[Start of section]

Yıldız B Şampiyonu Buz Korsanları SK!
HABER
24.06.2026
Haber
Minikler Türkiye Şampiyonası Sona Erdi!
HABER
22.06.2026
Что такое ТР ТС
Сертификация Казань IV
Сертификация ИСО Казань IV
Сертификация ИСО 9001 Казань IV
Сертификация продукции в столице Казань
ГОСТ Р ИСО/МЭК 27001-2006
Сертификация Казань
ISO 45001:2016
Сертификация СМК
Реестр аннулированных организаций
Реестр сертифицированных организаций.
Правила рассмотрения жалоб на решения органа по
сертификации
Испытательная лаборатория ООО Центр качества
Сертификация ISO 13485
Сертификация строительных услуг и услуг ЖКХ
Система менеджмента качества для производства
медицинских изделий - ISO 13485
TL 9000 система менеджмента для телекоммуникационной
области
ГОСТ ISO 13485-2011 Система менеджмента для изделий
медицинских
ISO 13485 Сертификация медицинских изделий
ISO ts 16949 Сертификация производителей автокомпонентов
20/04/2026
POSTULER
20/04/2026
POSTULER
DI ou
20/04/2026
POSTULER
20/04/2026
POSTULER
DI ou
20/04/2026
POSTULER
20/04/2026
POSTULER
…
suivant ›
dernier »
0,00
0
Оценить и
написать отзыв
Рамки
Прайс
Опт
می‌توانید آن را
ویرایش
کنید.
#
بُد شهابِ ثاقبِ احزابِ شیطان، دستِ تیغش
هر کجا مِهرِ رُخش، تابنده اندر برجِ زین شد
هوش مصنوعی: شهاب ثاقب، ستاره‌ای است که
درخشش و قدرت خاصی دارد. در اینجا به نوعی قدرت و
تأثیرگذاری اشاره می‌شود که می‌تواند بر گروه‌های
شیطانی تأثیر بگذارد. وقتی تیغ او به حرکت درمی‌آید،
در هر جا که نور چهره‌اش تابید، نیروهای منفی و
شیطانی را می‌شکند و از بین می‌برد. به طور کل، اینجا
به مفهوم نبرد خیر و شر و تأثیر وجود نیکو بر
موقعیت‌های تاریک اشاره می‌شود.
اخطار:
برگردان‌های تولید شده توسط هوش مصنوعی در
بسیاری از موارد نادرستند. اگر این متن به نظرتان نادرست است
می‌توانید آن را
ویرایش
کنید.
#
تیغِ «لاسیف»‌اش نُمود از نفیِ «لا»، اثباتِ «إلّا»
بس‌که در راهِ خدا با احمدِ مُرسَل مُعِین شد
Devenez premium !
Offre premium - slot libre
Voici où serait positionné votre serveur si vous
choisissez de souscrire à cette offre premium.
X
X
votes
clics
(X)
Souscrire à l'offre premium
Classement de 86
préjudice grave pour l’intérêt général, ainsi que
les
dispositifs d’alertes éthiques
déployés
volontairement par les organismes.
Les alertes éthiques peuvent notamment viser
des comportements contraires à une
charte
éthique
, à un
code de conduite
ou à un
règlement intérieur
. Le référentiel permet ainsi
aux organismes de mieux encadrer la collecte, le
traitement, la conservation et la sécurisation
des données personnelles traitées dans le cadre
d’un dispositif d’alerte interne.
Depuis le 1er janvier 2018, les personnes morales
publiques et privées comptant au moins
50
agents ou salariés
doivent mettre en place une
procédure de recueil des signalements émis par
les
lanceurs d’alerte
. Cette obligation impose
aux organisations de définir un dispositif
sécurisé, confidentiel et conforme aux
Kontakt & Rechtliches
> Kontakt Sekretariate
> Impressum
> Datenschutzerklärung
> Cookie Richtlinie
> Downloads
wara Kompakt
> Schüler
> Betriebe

[End of section]

EXERCISE AIM | Everything from the line containing "ISO 13485 Сертификация медицинских изделий" to the end of the listing above must be returned exactly. Both end lines belong in it.

WRITTEN ANSWER |
ISO 13485 Сертификация медицинских изделий
ISO ts 16949 Сертификация производителей автокомпонентов
20/04/2026
POSTULER
20/04/2026
POSTULER
DI ou
20/04/2026
POSTULER
20/04/2026
POSTULER
DI ou
20/04/2026
POSTULER
20/04/2026
POSTULER
…
suivant ›
dernier »
0,00
0
Оценить и
написать отзыв
Рамки
Прайс
Опт
می‌توانید آن را
ویرایش
کنید.
#
بُد شهابِ ثاقبِ احزابِ شیطان، دستِ تیغش
هر کجا مِهرِ رُخش، تابنده اندر برجِ زین شد
هوش مصنوعی: شهاب ثاقب، ستاره‌ای است که
درخشش و قدرت خاصی دارد. در اینجا به نوعی قدرت و
تأثیرگذاری اشاره می‌شود که می‌تواند بر گروه‌های
شیطانی تأثیر بگذارد. وقتی تیغ او به حرکت درمی‌آید،
در هر جا که نور چهره‌اش تابید، نیروهای منفی و
شیطانی را می‌شکند و از بین می‌برد. به طور کل، اینجا
به مفهوم نبرد خیر و شر و تأثیر وجود نیکو بر
موقعیت‌های تاریک اشاره می‌شود.
اخطار:
برگردان‌های تولید شده توسط هوش مصنوعی در
بسیاری از موارد نادرستند. اگر این متن به نظرتان نادرست است
می‌توانید آن را
ویرایش
کنید.
#
تیغِ «لاسیف»‌اش نُمود از نفیِ «لا»، اثباتِ «إلّا»
بس‌که در راهِ خدا با احمدِ مُرسَل مُعِین شد
Devenez premium !
Offre premium - slot libre
Voici où serait positionné votre serveur si vous
choisissez de souscrire à cette offre premium.
X
X
votes
clics
(X)
Souscrire à l'offre premium
Classement de 86
préjudice grave pour l’intérêt général, ainsi que
les
dispositifs d’alertes éthiques
déployés
volontairement par les organismes.
Les alertes éthiques peuvent notamment viser
des comportements contraires à une
charte
éthique
, à un
code de conduite
ou à un
règlement intérieur
. Le référentiel permet ainsi
aux organismes de mieux encadrer la collecte, le
traitement, la conservation et la sécurisation
des données personnelles traitées dans le cadre
d’un dispositif d’alerte interne.
Depuis le 1er janvier 2018, les personnes morales
publiques et privées comptant au moins
50
agents ou salariés
doivent mettre en place une
procédure de recueil des signalements émis par
les
lanceurs d’alerte
. Cette obligation impose
aux organisations de définir un dispositif
sécurisé, confidentiel et conforme aux
Kontakt & Rechtliches
> Kontakt Sekretariate
> Impressum
> Datenschutzerklärung
> Cookie Richtlinie
> Downloads
wara Kompakt
> Schüler
> Betriebe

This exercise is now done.